(Skeletor has stressful days too…)
Speaking from my limited, personal experience as a carbon blob on this pale blue dot, a person can be good at meditation and still be mean, selfish or arrogant person. Such a person sees meditation as a tool to relax to be happy. Their concern is still entirely selfish, and that selfishness will “color” their actions.
First, one must have kindness. Do not practice meditation out of curiosity, to gratify desire for limitless sensual pleasures, to extend one’s longevity, or to activate supermundane powers in order to get revenge. Rather one should be motivated by kind thoughts and want to practice meditation for the benefit and happiness of sentient beings. With kindness, one will have a gentle heart and can easily succeed in one’s practice….Second, one must receive and keep the pure precepts (the Ten Good Deeds, etc) with virtuous conduct, both physical and verbal. If one acts improperly, then practicing meditation will attract demons and evil.
A person might scoff at this, but haters gonna hate…
Just kidding. Seriously though, what Yin-Shun is trying to say is that if one’s lifestyle is unbalanced, meditation won’t fix this. It might even worsen the problem. Same goes with esoteric Buddhist practices too.
The Buddha, like a good doctor, prescribed a balanced approach:
It’s fun to focus on practice, because people expect results. Conduct is boring, it grates against habits we have (i.e. drinking alcohol, killing spiders), and the payoff doesn’t happen right away. But the Buddha taught that conduct was the foundation for the Buddhist lifestyle. For example the first lines of the famous Metta Sutta are:
This is to be done by one skilled in aims who wants to break through to the state of peace: Be capable, upright, and straightforward, easy to instruct, gentle, and not conceited, content and easy to support, with few duties, living lightly, with peaceful faculties, masterful, modest, and no greed for supporters. Do not do the slightest thing that the wise would later censure.

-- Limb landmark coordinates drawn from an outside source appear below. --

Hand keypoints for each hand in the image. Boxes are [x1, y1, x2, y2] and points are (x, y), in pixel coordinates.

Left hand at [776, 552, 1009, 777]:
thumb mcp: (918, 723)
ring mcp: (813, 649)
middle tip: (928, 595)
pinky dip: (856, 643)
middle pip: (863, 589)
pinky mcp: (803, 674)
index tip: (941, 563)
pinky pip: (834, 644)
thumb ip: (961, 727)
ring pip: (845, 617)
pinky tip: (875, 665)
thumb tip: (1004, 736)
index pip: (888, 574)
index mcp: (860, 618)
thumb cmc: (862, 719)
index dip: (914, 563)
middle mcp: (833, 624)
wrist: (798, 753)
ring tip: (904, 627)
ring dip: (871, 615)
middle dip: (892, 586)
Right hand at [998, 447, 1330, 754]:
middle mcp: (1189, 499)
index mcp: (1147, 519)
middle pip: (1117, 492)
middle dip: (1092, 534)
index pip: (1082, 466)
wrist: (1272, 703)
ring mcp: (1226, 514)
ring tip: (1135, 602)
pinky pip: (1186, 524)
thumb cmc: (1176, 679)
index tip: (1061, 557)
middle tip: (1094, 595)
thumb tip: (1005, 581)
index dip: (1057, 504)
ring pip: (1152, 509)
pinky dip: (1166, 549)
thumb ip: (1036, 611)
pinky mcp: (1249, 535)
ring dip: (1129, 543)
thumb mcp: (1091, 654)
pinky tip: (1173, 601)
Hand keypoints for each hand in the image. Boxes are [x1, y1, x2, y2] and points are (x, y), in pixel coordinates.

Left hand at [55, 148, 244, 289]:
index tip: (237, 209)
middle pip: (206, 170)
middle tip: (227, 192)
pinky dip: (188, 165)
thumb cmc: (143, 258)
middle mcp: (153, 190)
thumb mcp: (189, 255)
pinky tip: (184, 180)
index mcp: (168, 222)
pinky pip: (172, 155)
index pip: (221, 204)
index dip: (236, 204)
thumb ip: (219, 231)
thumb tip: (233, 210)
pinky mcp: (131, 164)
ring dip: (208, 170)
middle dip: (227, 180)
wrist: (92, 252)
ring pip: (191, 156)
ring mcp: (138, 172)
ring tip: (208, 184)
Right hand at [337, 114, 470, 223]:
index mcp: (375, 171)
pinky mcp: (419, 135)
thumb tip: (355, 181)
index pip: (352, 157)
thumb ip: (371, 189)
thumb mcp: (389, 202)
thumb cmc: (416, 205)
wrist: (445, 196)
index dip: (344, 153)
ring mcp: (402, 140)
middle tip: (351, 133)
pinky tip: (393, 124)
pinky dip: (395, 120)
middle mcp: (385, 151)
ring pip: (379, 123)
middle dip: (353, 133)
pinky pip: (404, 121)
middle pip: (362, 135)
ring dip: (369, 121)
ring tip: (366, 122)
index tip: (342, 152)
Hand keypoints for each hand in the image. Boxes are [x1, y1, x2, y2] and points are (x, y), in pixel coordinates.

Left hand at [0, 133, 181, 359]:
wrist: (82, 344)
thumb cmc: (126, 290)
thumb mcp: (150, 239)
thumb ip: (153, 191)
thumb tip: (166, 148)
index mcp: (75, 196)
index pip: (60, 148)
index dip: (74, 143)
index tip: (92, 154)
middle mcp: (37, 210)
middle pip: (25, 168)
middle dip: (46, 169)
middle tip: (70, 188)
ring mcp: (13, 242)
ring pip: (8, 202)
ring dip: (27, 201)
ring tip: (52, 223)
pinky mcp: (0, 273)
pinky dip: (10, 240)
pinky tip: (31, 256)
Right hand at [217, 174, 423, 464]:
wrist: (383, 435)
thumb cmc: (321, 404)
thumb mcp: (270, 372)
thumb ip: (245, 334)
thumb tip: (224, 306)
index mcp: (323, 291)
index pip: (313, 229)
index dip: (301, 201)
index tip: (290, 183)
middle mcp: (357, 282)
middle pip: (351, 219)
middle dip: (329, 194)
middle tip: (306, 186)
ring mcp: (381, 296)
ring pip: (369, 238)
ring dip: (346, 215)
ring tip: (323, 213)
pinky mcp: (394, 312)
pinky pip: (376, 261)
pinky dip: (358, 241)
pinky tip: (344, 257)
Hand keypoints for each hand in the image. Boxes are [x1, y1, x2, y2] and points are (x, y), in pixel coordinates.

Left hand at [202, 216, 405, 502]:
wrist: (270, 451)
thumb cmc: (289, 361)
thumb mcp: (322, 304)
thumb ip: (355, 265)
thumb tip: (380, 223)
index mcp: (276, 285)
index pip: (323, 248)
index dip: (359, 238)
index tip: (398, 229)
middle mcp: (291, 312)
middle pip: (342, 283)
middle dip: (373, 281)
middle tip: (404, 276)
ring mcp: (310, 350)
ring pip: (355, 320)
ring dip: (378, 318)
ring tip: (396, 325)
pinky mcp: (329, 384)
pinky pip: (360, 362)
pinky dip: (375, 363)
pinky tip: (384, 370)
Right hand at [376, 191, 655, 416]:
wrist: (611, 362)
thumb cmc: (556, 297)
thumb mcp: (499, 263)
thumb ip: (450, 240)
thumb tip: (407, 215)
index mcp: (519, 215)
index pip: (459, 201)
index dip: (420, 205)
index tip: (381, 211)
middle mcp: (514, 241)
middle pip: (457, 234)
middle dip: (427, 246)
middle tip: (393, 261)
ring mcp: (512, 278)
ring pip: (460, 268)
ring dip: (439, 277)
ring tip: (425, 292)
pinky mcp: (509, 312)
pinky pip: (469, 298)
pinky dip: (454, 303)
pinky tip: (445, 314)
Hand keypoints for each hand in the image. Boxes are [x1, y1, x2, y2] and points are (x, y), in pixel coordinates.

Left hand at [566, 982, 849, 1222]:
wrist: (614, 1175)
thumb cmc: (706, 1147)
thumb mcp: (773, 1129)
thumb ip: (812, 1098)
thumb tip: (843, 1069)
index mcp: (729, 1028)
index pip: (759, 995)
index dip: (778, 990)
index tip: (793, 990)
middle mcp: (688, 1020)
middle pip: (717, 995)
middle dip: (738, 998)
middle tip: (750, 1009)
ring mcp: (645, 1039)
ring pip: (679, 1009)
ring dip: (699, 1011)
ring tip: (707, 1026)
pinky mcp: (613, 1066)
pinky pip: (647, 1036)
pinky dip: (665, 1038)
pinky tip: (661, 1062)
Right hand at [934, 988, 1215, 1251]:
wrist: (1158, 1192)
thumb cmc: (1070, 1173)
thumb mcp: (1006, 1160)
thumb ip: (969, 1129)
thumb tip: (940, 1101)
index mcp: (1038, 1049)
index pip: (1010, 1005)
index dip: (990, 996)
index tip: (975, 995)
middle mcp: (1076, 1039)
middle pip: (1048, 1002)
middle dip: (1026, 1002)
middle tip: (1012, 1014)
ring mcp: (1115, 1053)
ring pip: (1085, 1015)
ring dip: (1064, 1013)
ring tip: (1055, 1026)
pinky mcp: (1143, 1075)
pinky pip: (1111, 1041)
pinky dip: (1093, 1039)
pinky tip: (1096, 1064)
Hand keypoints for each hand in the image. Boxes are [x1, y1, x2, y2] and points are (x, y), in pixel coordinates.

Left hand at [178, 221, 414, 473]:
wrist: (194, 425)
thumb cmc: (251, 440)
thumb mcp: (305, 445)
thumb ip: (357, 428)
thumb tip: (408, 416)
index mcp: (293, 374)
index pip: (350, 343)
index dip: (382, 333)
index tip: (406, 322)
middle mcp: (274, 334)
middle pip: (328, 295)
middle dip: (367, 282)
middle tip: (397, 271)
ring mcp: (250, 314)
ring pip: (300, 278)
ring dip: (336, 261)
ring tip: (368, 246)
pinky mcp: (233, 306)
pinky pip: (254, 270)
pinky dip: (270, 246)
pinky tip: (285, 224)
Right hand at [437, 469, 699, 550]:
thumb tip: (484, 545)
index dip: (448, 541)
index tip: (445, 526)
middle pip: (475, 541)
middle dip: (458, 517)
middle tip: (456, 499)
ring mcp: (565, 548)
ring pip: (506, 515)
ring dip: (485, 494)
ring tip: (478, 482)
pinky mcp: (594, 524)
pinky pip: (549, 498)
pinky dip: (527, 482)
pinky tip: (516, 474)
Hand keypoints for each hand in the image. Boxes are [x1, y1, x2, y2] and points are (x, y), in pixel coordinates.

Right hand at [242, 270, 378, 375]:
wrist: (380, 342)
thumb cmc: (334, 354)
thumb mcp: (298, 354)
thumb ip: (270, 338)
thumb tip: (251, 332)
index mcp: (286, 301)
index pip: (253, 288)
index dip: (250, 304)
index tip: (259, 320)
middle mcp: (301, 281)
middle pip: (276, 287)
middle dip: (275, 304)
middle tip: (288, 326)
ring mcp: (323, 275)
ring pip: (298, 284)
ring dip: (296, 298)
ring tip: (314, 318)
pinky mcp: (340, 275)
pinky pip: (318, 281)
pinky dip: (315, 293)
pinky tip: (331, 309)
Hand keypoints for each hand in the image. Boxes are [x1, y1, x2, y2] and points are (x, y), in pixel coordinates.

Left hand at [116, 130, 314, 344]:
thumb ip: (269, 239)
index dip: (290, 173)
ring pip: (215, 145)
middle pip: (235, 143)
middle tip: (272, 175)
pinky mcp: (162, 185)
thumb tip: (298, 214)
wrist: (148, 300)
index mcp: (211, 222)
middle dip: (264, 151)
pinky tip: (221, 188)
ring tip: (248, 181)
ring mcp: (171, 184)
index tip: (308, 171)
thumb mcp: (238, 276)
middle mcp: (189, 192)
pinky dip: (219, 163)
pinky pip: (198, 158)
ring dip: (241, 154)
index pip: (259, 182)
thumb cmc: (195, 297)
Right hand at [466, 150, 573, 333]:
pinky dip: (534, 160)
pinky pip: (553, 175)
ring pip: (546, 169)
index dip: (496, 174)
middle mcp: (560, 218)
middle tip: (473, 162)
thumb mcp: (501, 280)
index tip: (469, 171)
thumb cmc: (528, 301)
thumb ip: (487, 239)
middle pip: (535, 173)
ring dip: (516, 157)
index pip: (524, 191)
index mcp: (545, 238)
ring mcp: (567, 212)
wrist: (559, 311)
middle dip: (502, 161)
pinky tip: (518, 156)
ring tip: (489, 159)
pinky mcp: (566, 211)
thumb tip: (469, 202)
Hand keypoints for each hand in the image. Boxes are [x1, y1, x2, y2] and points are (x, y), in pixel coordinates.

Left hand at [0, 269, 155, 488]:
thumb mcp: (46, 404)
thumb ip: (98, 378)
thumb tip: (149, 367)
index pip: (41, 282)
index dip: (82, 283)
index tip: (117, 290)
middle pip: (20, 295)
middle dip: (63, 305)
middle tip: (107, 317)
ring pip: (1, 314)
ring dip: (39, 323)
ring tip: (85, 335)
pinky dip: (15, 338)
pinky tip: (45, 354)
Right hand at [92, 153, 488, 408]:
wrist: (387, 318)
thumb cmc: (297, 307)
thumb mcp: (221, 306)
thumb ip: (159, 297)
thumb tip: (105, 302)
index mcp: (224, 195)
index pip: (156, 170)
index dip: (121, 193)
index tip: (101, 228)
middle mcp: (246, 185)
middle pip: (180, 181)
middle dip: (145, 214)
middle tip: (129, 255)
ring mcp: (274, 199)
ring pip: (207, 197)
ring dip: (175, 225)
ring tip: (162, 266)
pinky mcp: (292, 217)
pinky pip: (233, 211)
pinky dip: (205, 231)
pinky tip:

In modern times, the Buddhist teacher Thannisaro Bhikkhu wrote about the healing power of good conduct:
The Buddha’s path consisted not only of mindfulness, concentration, and insight practices, but also of virtue, beginning with the five precepts. In fact, the precepts constitute the first step in the path. There is a tendency in the West to dismiss the five precepts as Sunday-school rules bound to old cultural norms that no longer apply to our modern society, but this misses the role that the Buddha intended for them: They are part of a course of therapy for wounded minds. In particular, they are aimed at curing two ailments that underlie low self-esteem: regret and denial.
Still, people might bristle at the idea of following good conduct, but if you want to get the most out of the Buddha’s teachings, it’s the best place to start, even before meditation.